Saved data entries:

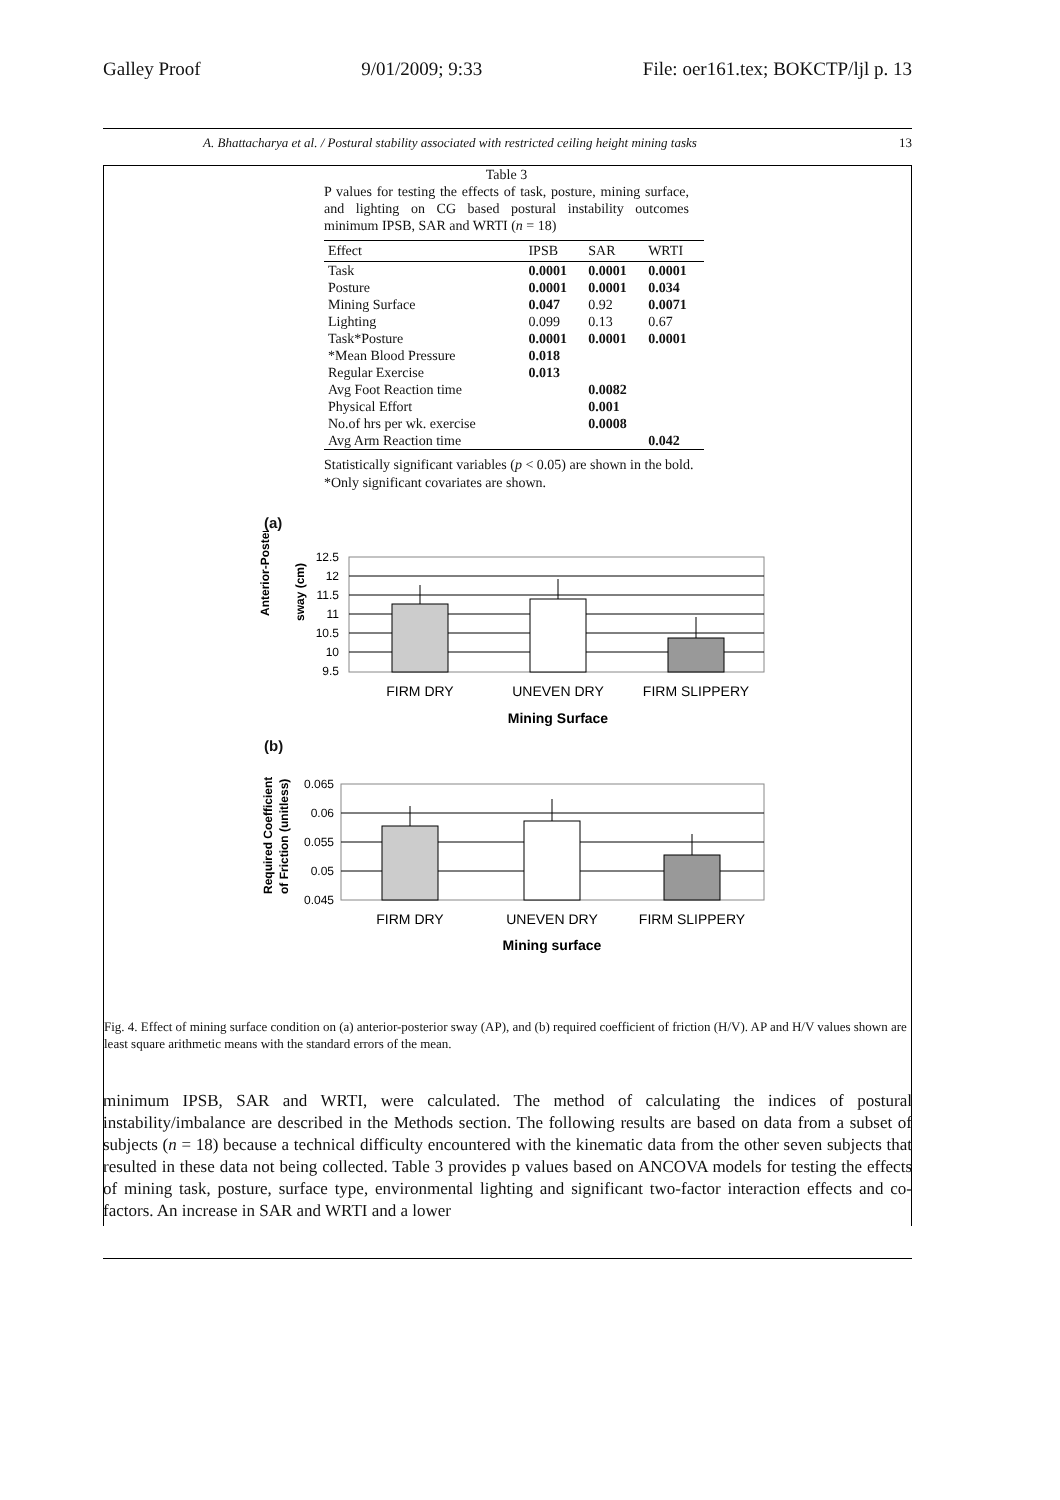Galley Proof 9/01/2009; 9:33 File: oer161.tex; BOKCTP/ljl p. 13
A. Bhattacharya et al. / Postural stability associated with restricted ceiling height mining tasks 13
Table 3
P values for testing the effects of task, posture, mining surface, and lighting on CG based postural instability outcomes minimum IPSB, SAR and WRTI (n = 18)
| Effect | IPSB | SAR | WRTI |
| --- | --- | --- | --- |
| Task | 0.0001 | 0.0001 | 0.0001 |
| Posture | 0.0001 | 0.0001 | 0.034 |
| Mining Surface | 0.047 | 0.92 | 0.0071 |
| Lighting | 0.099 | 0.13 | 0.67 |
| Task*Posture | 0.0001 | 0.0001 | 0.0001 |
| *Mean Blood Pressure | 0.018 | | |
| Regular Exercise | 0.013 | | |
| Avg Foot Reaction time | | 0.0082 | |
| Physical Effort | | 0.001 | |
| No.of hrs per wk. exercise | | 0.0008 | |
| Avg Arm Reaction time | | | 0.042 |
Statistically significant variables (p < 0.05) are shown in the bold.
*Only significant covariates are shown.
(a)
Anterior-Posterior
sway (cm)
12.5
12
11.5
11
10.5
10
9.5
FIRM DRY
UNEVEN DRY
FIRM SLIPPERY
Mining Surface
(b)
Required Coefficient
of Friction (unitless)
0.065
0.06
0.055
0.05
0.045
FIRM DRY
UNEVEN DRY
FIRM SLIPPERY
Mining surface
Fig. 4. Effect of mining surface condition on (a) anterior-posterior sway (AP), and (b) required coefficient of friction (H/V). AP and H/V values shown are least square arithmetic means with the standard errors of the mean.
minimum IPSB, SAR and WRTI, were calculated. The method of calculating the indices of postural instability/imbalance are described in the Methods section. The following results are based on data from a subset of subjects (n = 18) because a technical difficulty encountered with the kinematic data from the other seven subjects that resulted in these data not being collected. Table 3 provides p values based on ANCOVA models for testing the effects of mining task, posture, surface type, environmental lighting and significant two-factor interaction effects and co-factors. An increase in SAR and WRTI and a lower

### YOUR OBJECTIVE
Write out the data above precisely. Pictures stay out.

### OUTPUT OF THE EXERCISE
Galley Proof 9/01/2009; 9:33 File: oer161.tex; BOKCTP/ljl p. 13
A. Bhattacharya et al. / Postural stability associated with restricted ceiling height mining tasks 13
Table 3
P values for testing the effects of task, posture, mining surface, and lighting on CG based postural instability outcomes minimum IPSB, SAR and WRTI (n = 18)
| Effect | IPSB | SAR | WRTI |
| --- | --- | --- | --- |
| Task | 0.0001 | 0.0001 | 0.0001 |
| Posture | 0.0001 | 0.0001 | 0.034 |
| Mining Surface | 0.047 | 0.92 | 0.0071 |
| Lighting | 0.099 | 0.13 | 0.67 |
| Task*Posture | 0.0001 | 0.0001 | 0.0001 |
| *Mean Blood Pressure | 0.018 | | |
| Regular Exercise | 0.013 | | |
| Avg Foot Reaction time | | 0.0082 | |
| Physical Effort | | 0.001 | |
| No.of hrs per wk. exercise | | 0.0008 | |
| Avg Arm Reaction time | | | 0.042 |
Statistically significant variables (p < 0.05) are shown in the bold.
*Only significant covariates are shown.
(a)
Anterior-Posterior
sway (cm)
12.5
12
11.5
11
10.5
10
9.5
FIRM DRY
UNEVEN DRY
FIRM SLIPPERY
Mining Surface
(b)
Required Coefficient
of Friction (unitless)
0.065
0.06
0.055
0.05
0.045
FIRM DRY
UNEVEN DRY
FIRM SLIPPERY
Mining surface
Fig. 4. Effect of mining surface condition on (a) anterior-posterior sway (AP), and (b) required coefficient of friction (H/V). AP and H/V values shown are least square arithmetic means with the standard errors of the mean.
minimum IPSB, SAR and WRTI, were calculated. The method of calculating the indices of postural instability/imbalance are described in the Methods section. The following results are based on data from a subset of subjects (n = 18) because a technical difficulty encountered with the kinematic data from the other seven subjects that resulted in these data not being collected. Table 3 provides p values based on ANCOVA models for testing the effects of mining task, posture, surface type, environmental lighting and significant two-factor interaction effects and co-factors. An increase in SAR and WRTI and a lower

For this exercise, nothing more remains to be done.